> **TEXT SECTION**
────────
The advancement of Uniswap v3 has given birth to a universal AMM capable of replicating a variety of intriguing payoff structures[1]. Here we’ll go over an example of one such unique payoff that provides the use of concentrated liquidity.

The TLDR:

  • Tools like Uniswap Analytics and Yewbow can help discover trading volume where LPing fees are generated.
  • The statistical tool of recurrence plots (code available in appendix) can spot patterns of price ranges to help find recurrent points that minimize divergence loss.
  • +/- 84% price boundary range optimizes for non-directional maximum range to avoid falling out of bounds while minimizing the use of capital (capital efficiency) for LP positions.

Quick Visual Review of v3:
Let’s visualize how an LP position on Uniswap v3 behaves with a little simulation courtesy of Lambert’s desmos[2] file:

If the price fluctuates between the boundaries, the total value of an LP position grows with varying fees.

A regular Uniswap v3 payoff structure is concave (in the shape of a hill). It makes sense to enter and exit at the same ratio as you entered while staying within the lower and upper boundaries, but what happens as you stay in an LP position for a longer time? Suppose you enter an LP position of X/ETH where X is a token that correlates with ETH. Sometimes it outperforms ETH and sometimes it underperforms as others buy and sell X in the market.

The more one waits, the more likely one is to diverge from the current entry price.

As observed in the bulging of the distribution animation above the more time elapses, the more the probability space of X/ETH expands (volatility evolves with the square root of time). This makes it more likely that you have a divergence loss if you exit at a random point in time when the X/ETH ratio does not match the one you entered with. On the other hand, you are earning fees as an LP while slipping from this divergent hill. This is the main tradeoff that LPs face.
How does one stay on the hill to avoid divergence loss? Mathematically, one aims for an X/Y pool that has high fees, high trading activity, and a high likelihood of revisiting the original price to be able to close an LP position.
The X token also has to be carefully studied in terms of protocol risk (Euler recently was hacked despite six professional audits), team/due diligence risk (scams/frauds/rug patterns are worth studying) because if something risky happens to X and the price of X crashes, then the LP position becomes largely allocated into X as price diverges.

The essence of LPing on Uniswap then becomes:

1). Figure out where trading volume is occurring.
────────
> **STORED DATA**
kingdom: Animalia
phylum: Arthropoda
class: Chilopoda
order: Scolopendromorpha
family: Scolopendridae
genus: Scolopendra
────────
> **WRITTEN TASK**
Pick up the Uniswap v3 liquidity passage after its final line and continue writing it.

> **REPLY**
2). Figure out where the price reverts to the original ratio to minimize divergence loss. I call this ratio the recurrence point.

3). Pick an optimal range to minimize use of capital and maximize range. As a basic strategy we will find with some calculus that +/- 84% is a limit for our upper and lower boundaries immaterial of the nature of the stochastic process when we are unsure of our price direction.

Let’s dive into each one.

1 — Trading Volume Analytics
On Uniswap an LP receives fees only when a trade takes place. More trades logically take place around assets which have volume and are volatile in their price.

  • Determining whether a token has volume can be done with the Uniswap Analytics tool https://info.uniswap.org/#/pools and to sort it by the “volume” column.
  • Another interesting approach is to sort by “implied volatility” through the Yewbow tool https://info.yewbow.org/#/pools. Implied volatility (IV) looks at the relationship between fees and volume relative to total volume locked at the current price. Note that this does not mean that these pairs’ risk/return ratio is justified. It’s important to note that relying just on implied volatility can be dangerous because assets that promise excessive fee returns are most likely too good to be true. As such, very excessive IV should be looked at with careful suspicion and due diligence performed on the token pair.

Finding pools with high fees and volume is not enough though. One has to factor into account the dreaded divergence loss.

2 — Recurrence Points
As an LP one would want to maximize the chance of recurrence / price reversion to minimize divergence loss. This means that one starts with a certain ratio of X/ETH such as 2/1 and would want to revisit 2/1 again at some point in the future. A useful tool in statistics for discovering recurrence is to look at a recurrence plot[3].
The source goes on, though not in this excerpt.